Investigator Nikolai Sokolov, who investigated the murder in Yekaterinburg from 1919 through 1922, partly under the anti-Bolshevik interim government of Admiral Kolchak, came to the conclusion that the executioners had destroyed the bodies with the aid of rectified oil of vitriol.

In 1978, detective and scriptwriter Geliy Ryabov and geologist Alexander Avdonin, who used old maps, archival documents and recollections of eyewitnesses found a mass grave in the township of Porosyonkov Log near Yekaterinburg [then Sverdlovsk] that contained the presumable remains of the Czarist Family. The official breakup of the grave took place only in 1991.

The Prosecutor General’s Office of Russia instituted a criminal case for the murder of nine people in 1993 and a special governmental commission was set up to supervise the matter.

The government authorized the burial of the remains in the St Peter and Paul’s fortress in St Petersburg in 1998. Located there is the sepulcher of the Romanov Czars beginning with Peter I.

The Russian Orthodox Church, however, voiced strong doubts regarding the authenticity of the bodily fragments found at Porosyonkov Log by that time, especially in view of the fact the remains of Crown Prince Alexis and Grand Princess Maria had not been found there.

In 2007, scouts found one more presumable burial site with remains of bodies of the slain family members.
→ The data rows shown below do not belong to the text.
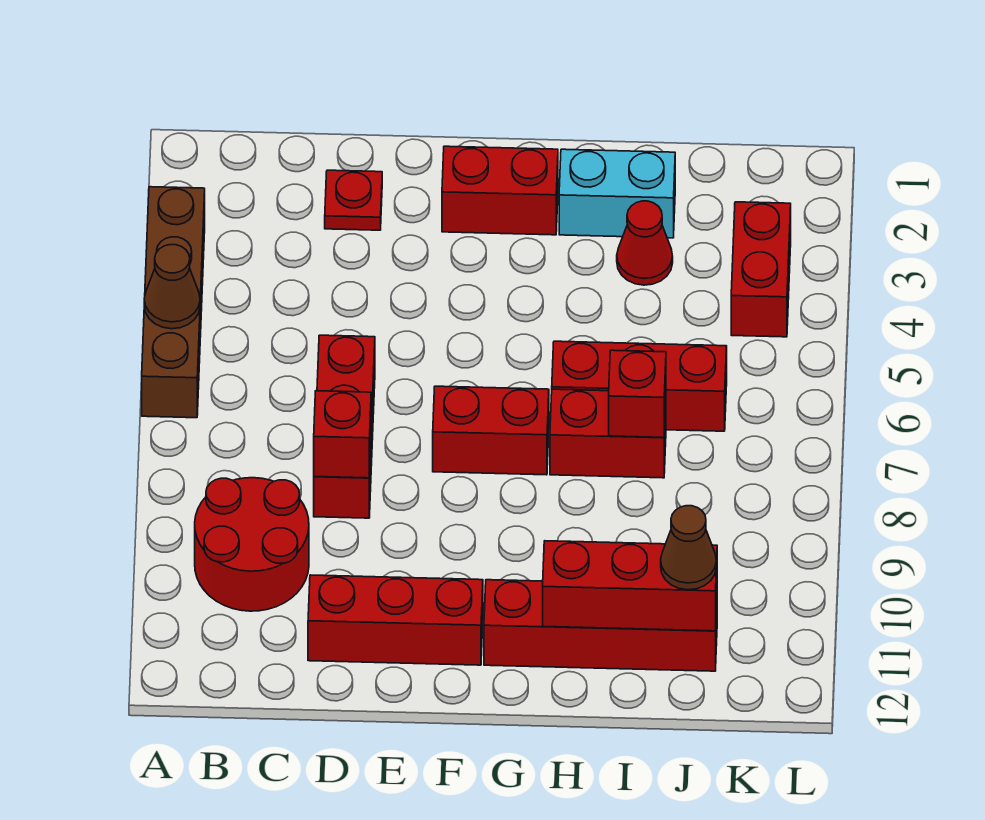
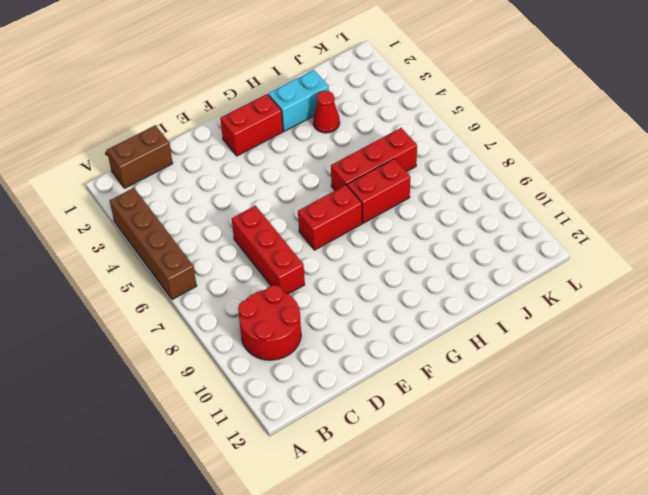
brown brick B1:C1 level 1 -> none
none -> red plate D2 level 1
none -> red brick D11:F11 level 1
none -> red brick G11:J11 level 1

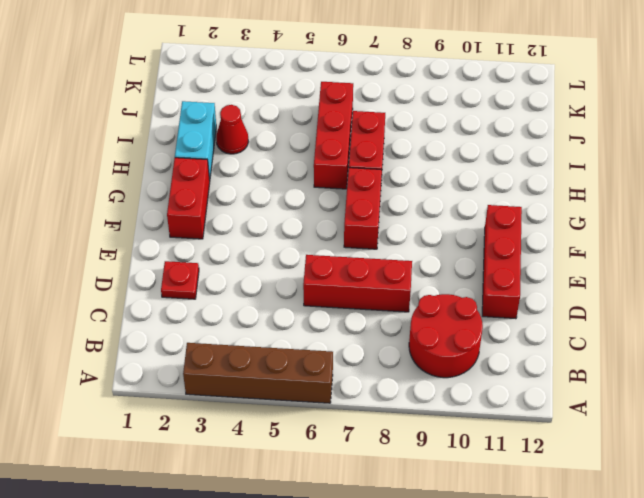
none -> red brick G11:J11 level 1
none -> red brick K3:K4 level 1
none -> brown cone A5 level 2

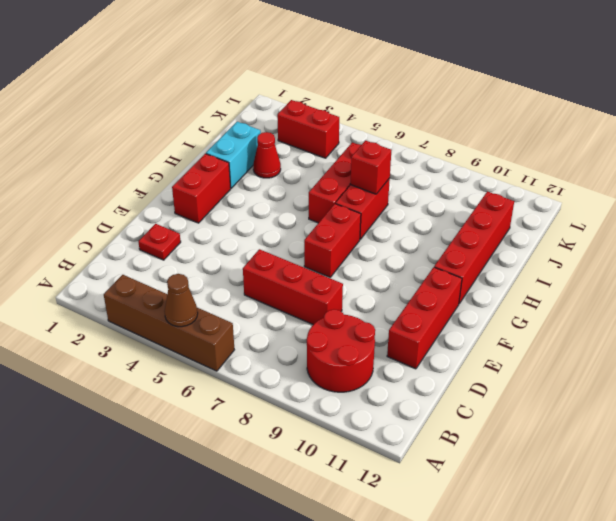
none -> red brick D8 level 2
none -> red brick H11:J11 level 2
none -> brown cone J11 level 3

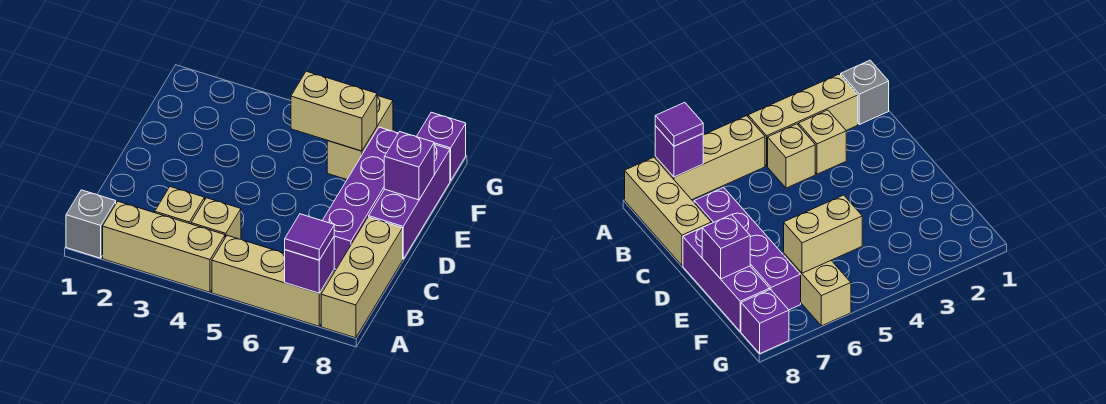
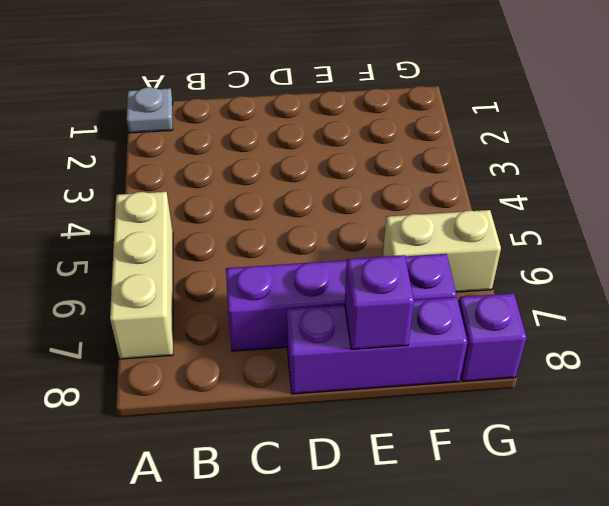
grey plate A1 level 1 -> grey brick A1 level 1
none -> tan brick A2:A4 level 1
none -> tan brick A8:C8 level 1
none -> tan brick B3 level 1

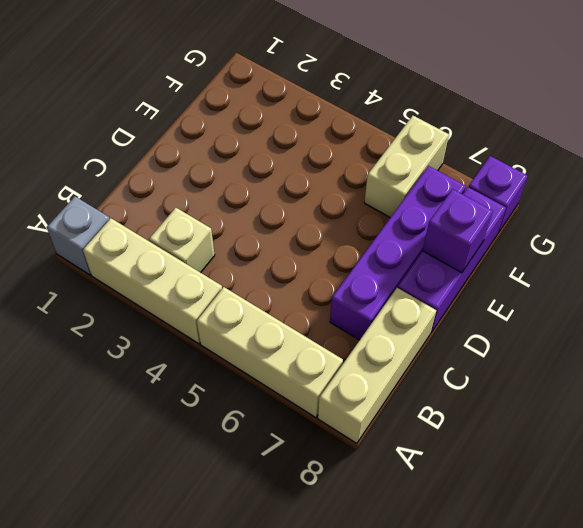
none -> tan brick B4 level 1
none -> purple brick A7 level 2
none -> tan brick F5:F6 level 2

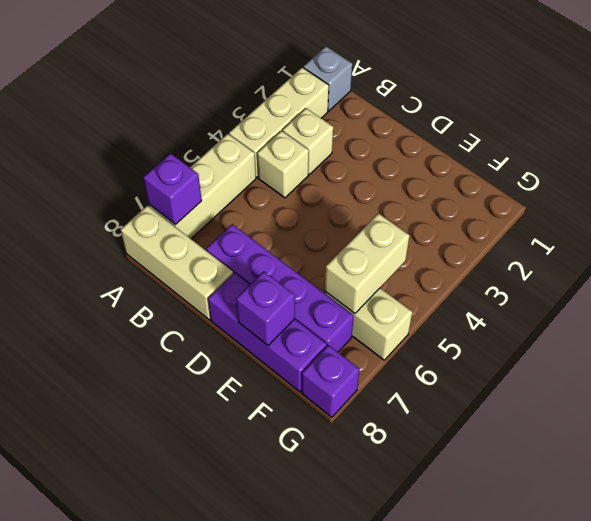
none -> purple tile A7 level 3

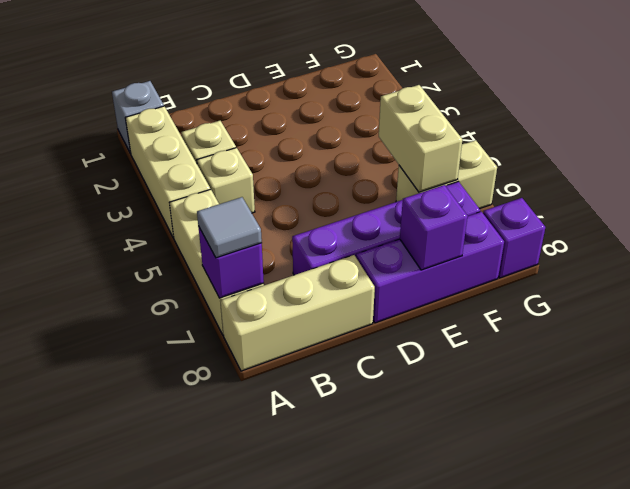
grey tile A7 level 3 -> purple tile A7 level 3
The Russian Church raised a number of questions with the governmental commission somewhat later and asked the Investigative Committee to resume the investigation, which is did in September 2015.

The investigative efforts included exhumation of the remains buried St Petersburg and a supplementary identification that involved some previously inaccessible objects - the relics of the Czarina’s sister, Grand Duchess Elizabeth, which are kept in Jerusalem, and blood stains on the uniform of Nicholas II’s grandfather, Emperor Alexander II.

The investigators have also been scrutinizing a range of archival materials discovered after the closure of the initial investigation.